Dalhousie University Dalhousie University Faculty of Medicine Department of Pharmacology


Harold Robertson, PhD

Professor Emeritus

Professor of Medicine (Neurology) and Psychiatry
Adjunct Professor, Department of Biomedical Sciences, Atlantic Veterinary College, University of Prince Edward Island

BA, MSc (Western Ontario), PhD (Cantab), FRSC

Current Research

Research interests

As professor emeritus, I dont use the term retired to describe my situation. I prefer to think of it as on a sabbatical without term. I no longer have my own laboratory so I do research by collaboration with colleagues in the Departments of Psychiatry and Medicine-Neurology. I still hold a CIHR operating grant as PI and do mainly clinically-focused research using the expertise of my colleagues and Capital District Health Authoritys (CDHA) equipment for magnetic resonance imaging. I also do research through collaboration with a biotechnology company, Neurodyn Inc, where I have several projects related to my major research interest, the treatment of neurological disorders such as Parkinsons disease (PD), Alzheimers disease (AD), amyotrophic lateral sclerosis (ALS) and Huntingtons disease (HD).

Research at Capital District Health Authority and Dalhousie University

Neurological disorders are progressive and all involve protein misfolding and loss of neurons in specific parts of the brain and spinal cord. With the exception of HD, which is inherited in an autosomal dominant fashion with complete penetrance, they are largely idiopathic but all have some familial forms. Neurological disorders, except for HD, are also hard to diagnose because irreparable neuron loss occurs before symptoms appear. For example, Parkinsons disease (PD) is only clinically diagnosed when motor systems are involved. By this time, 80% of the dopamine in the striatum is lost and treatment difficult. Replacement of lost neurons by neuronal transplantation for the treatment of PD is one of the only options left at this point. I remain part of the group led by Dr. Ivar Mendez, now at the University of Saskatchewan and Ole Isacson at Harvard Medical School who are preparing for clinical trials of cell replacement therapy for PD (1,2).

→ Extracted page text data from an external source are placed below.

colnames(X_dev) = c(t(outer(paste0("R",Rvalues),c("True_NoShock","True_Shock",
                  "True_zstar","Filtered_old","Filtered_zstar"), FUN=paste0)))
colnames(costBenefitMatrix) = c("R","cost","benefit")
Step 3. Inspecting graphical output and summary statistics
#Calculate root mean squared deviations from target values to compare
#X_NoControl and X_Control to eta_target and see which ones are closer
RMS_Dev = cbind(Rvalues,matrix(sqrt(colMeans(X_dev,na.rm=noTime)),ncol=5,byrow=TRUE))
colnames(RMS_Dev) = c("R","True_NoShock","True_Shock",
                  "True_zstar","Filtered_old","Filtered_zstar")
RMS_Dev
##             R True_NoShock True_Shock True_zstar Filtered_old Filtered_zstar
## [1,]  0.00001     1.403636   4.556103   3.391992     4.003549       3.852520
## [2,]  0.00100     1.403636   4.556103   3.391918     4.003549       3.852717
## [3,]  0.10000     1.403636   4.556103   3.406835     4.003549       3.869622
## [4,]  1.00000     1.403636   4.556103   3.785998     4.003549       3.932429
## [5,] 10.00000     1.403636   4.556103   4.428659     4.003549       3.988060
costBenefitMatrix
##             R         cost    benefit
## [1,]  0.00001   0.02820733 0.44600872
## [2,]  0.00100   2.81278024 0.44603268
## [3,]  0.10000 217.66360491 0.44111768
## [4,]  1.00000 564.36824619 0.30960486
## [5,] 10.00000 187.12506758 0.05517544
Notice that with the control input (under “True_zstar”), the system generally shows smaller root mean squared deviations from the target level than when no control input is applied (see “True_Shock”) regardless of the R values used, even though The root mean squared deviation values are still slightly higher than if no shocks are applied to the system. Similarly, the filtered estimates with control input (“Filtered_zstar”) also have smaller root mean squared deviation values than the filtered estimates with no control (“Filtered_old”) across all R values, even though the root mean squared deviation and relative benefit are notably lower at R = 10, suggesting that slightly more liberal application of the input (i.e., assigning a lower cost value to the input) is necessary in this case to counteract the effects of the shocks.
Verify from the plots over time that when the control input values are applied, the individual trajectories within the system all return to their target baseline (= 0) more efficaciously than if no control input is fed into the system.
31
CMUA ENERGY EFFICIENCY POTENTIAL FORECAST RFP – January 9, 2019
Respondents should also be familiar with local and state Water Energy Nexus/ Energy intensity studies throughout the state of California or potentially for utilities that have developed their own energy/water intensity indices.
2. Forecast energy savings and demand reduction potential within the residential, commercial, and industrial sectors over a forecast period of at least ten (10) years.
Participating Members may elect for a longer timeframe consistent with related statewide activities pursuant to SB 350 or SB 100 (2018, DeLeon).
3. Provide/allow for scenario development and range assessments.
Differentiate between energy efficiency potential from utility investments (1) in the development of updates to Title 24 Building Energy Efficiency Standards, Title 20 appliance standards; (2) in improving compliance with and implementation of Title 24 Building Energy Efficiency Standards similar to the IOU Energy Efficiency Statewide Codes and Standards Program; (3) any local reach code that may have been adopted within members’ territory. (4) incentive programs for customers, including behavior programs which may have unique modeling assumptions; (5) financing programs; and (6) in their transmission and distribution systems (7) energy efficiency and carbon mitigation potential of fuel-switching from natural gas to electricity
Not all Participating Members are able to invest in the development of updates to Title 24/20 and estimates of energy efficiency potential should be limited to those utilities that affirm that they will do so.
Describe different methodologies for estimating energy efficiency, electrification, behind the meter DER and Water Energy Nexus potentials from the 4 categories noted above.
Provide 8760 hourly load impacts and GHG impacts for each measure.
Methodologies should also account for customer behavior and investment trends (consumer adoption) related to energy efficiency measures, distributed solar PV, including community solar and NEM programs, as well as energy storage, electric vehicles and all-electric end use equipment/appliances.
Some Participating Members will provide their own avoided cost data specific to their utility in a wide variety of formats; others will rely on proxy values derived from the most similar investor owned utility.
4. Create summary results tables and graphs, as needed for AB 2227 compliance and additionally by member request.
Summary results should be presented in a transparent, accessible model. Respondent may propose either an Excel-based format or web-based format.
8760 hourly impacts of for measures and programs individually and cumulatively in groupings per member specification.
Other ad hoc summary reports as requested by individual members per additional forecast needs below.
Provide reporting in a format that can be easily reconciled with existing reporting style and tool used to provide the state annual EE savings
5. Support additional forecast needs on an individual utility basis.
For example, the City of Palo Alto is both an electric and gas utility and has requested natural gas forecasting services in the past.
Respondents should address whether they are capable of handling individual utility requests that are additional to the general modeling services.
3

In reviewing the results of all neural transplantation procedures, it was concluded that patients with mild to moderate PD benefited from the transplantation procedure while those older patients benefited least (3). This implied that early diagnosis could be important for successful treatment so we began studies funded by the Parkinson Society Canada and the Canadian Institutes of Health Research to search for better diagnostic tools. It has recently been recognized that several biomarkers precede the motor symptoms in PD. These include loss of the sense of smell, constipation and sleep disturbances. Loss of sense of smell in particular occurs in almost all PD patients but also in AD patients (sensitive but not specific). Smell testing was easy and inexpensive but we needed a secondary screen to confirm PD. In the past decade, the work of Braak and others has suggested that deposition of Lewy bodies and neurites occurs first not in the substantia nigra but in the olfactory bulb. We confirmed that PD patients in the earliest stages have changes in diffusion tensor imaging in olfactory bulb (decreased fractional anisotropy or FA) and now we are screening 1,200 subjects at risk for PD using smell testing (4). Subjects with decreased sense of smell will be scanned using MRI to determine whether we can use this as a tool to detect early (preclinical) stages of PD. This study will be completed in 2017-18. In the meanwhile we are searching for other biomarkers for PD and other neurological disorders.

1. Mendez, I., Vinuela, A., Astradsson, A., Mukhida, K., Hallett, P., Robertson, H., Tierney, T., Holness, R., Dagher, A., Trojanowski, J.Q., et al. (2008). Dopamine neurons implanted into people with Parkinson's disease survive without pathology for 14 years. Nat Med 14, 507-509.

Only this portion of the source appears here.